荒岡義和氏(あらおか・よしかず=オリックス・リニューアブルエナジー・マネジメント取締役副社長)

 老朽化した設備を今後、どのように維持・管理あるいは更新していくのか。再生可能エネルギーの固定価格買取制度(FIT)を背景に急増した太陽光発電設備への対応が注目される中、オリックス・リニューアブルエナジー・マネジメント(OREM)は、太陽光発電所・蓄電所向け設備エンジニアリングサービスを本格化した。4月に建設業許可を取得し、従来の運営・維持管理(O&M)に加え、設備の修繕・更新工事まで一括対応できる体制を整えた。  FIT制度開始初期の発電所では、運転開始から10年以上が経過し、太陽光パネルやパワーコンディショナ(PCS)、ケーブル、遠隔監視装置、空調設備などの更新需要が高まっている。  荒岡義和取締役副社長は「通常のメンテナンスの範囲で直せるものから、だいぶ様子が変わってきた」と話す。これまでは500万円未満の小規模修繕が中心だったが、設備劣化や自然災害による被害が大きくなると、500万円を超える工事も発生する。

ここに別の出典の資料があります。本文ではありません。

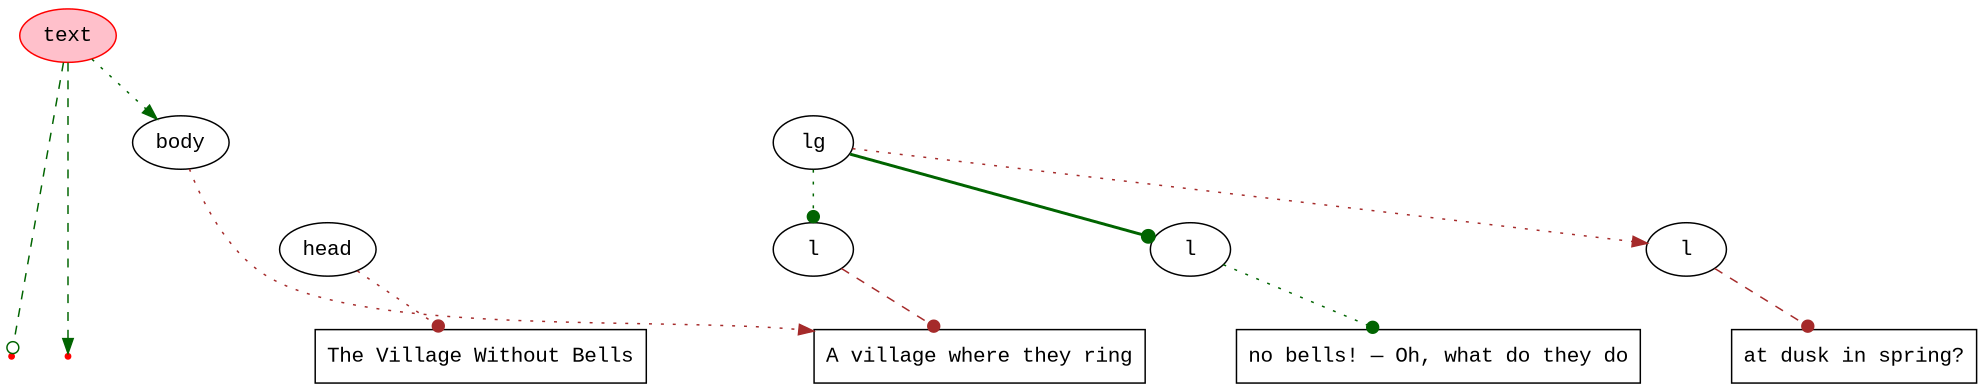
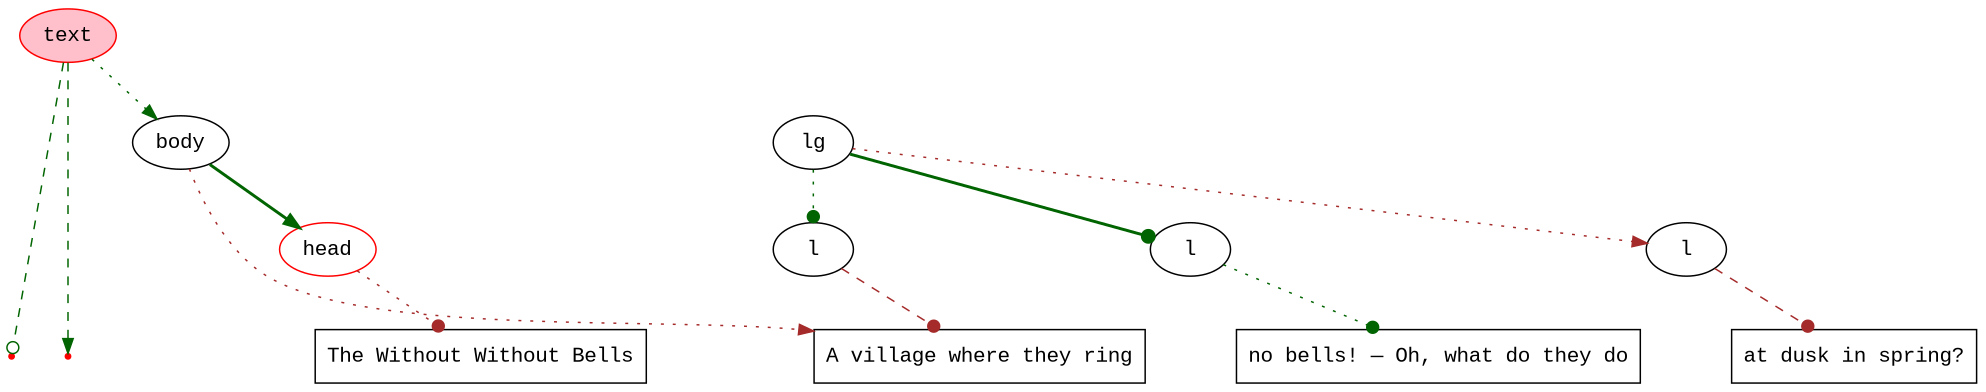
  digraph {
    fontname="Liberation Mono"
    node [color=transparent fontname="Liberation Mono" ordering=out shape=point]
    edge [arrowhead=none fontname="Liberation Mono" style=invis]
    n1 [color=red label="text\nstart"]
    n2 [color=red label="text\nend"]
    n3 [label="body\nstart"]
    n4 [label="body\nend"]
    n5 [label="head\nstart"]
    n6 [label="head\nend"]
-   n7 [label="The Village Without Bells" shape=box color=""]
+   n7 [label="The Without Without Bells" shape=box color=""]
    n8 [label="lg\nstart"]
    n9 [label="lg\nend"]
    n10 [label="l\nstart"]
    n11 [label="l\nend"]
    n12 [label="A village where they ring" shape=box color=""]
    n13 [label="l\nstart"]
    n14 [label="l\nend"]
    n15 [label="no bells! — Oh, what do they do" shape=box color=""]
    n16 [label="l\nstart"]
    n17 [label="l\nend"]
    n18 [label="at dusk in spring?" shape=box color=""]
    n19 [color=red fillcolor=pink label=text shape=oval style=filled]
    n20 [color=black label=body shape=oval]
-   n21 [color=black label=head shape=oval]
+   n21 [color=red label=head shape=oval]
    n22 [color=black label=lg shape=oval]
    n23 [color=black label=l shape=oval]
    n24 [color=black label=l shape=oval]
    n25 [color=black label=l shape=oval]
    subgraph sub_1 {
      rank=same
      n1
      n2
      n3
      n4
      n5
      n6
      n7
      n8
      n9
      n10
      n11
      n12
      n13
      n14
      n15
      n16
      n17
      n18
    }
    n19 -> n1 [arrowhead=odot color=darkgreen style=dashed]
    n19 -> n2 [arrowhead=normal color=darkgreen style=dashed]
    n19 -> n20 [arrowhead=normal color=darkgreen style=dotted]
    n20 -> n3
    n20 -> n4
    n20 -> n12 [arrowhead=normal color=brown style=dotted]
+   n20 -> n21 [arrowhead=normal color=darkgreen style=bold]
    n21 -> n5
    n21 -> n6
    n21 -> n7 [arrowhead=dot color=brown style=dotted]
    n22 -> n8
    n22 -> n9
    n22 -> n23 [arrowhead=dot color=darkgreen style=dotted]
    n22 -> n24 [arrowhead=dot color=darkgreen style=bold]
    n22 -> n25 [arrowhead=normal color=brown style=dotted]
    n23 -> n10
    n23 -> n11
    n23 -> n12 [arrowhead=dot color=brown style=dashed]
    n24 -> n13
    n24 -> n14
    n24 -> n15 [arrowhead=dot color=darkgreen style=dotted]
    n25 -> n16
    n25 -> n17
    n25 -> n18 [arrowhead=dot color=brown style=dashed]
  }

そこで建設業許可の取得により、一定規模以上の工事を請け負えるようにした。  取得した許可は、特定建設業の土木工事業と電気工事業、一般建設業の管工事業。電気・管工事では、太陽光パネルやPCS、ケーブル交換、空調設備更新などに対応する。土木工事では、のり面や盛土の補修、災害復旧、排水路改修などを想定する。近年は風災害や落雷によるパネル破損、集中豪雨による地盤崩れも出ているという。  これらに加え、今後の事業の柱の一つと位置付けるのがリパワリングだ。老朽化したパネルやPCSを更新し、発電性能を回復・向上させる取り組みで、同じ敷地内でも機器性能の向上やシステム構成の見直しにより、発電能力を高めることができる可能性がある。荒岡氏は「必要があれば、設備のシステム構成を変えることも含めて対応していく」とする。  設備更新に伴う撤去後の太陽光パネルの処理も課題だ。一定程度発電できるパネルについては、健全性を確認した上でリユースや再販売につなげる想定で、同社は古物商許可も取得している。荒岡氏は、市場拡大を見据え、リユース・再販売を事業メニューの一つとして確立したい考えを示す。一方、リサイクルは手作業に頼る部分も多く、大量処理には課題が残る。オリックスグループの一員として、グループ会社や環境関連企業との連携を検討していく。  将来的には、発電所や蓄電所の設計エンジニアリング、調達、建設を一括で請け負うEPC契約も視野に入れる。アグリゲーション、発電所の売買や価値算定、アセットマネジメントなどについては、オリックスグループの一員として役割を担っていく考えだ。荒岡氏は、OREMが描く将来像を「再エネ電源のオールインワンサービスプロバイダー」と表現する。  再生可能エネルギーの普及は、発電所を造る段階から、維持し、更新し、次の活用へつなげる段階に移りつつある。建設業許可取得を機に、再エネ設備のライフサイクル全体を支える役割を広げていく。